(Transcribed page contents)
○ ○ ○ ○ ○

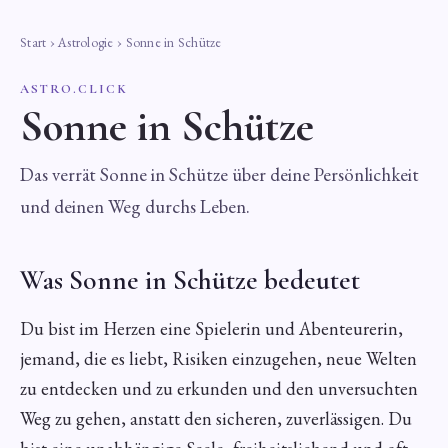
Start
›
Astrologie
› Sonne in Schütze
ASTRO.CLICK
Sonne in Schütze
Das verrät Sonne in Schütze über deine Persönlichkeit
und deinen Weg durchs Leben.
Was Sonne in Schütze bedeutet
Du bist im Herzen eine Spielerin und Abenteurerin,
jemand, die es liebt, Risiken einzugehen, neue Welten
zu entdecken und zu erkunden und den unversuchten
Weg zu gehen, anstatt den sicheren, zuverlässigen. Du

○ ○ ○ ○ ○

• How to complete this task:
Scan the records above and show every line in which the word "Sonne" occurs.

• Solution for this task:
› Sonne in Schütze
Sonne in Schütze
Das verrät Sonne in Schütze über deine Persönlichkeit
Was Sonne in Schütze bedeutet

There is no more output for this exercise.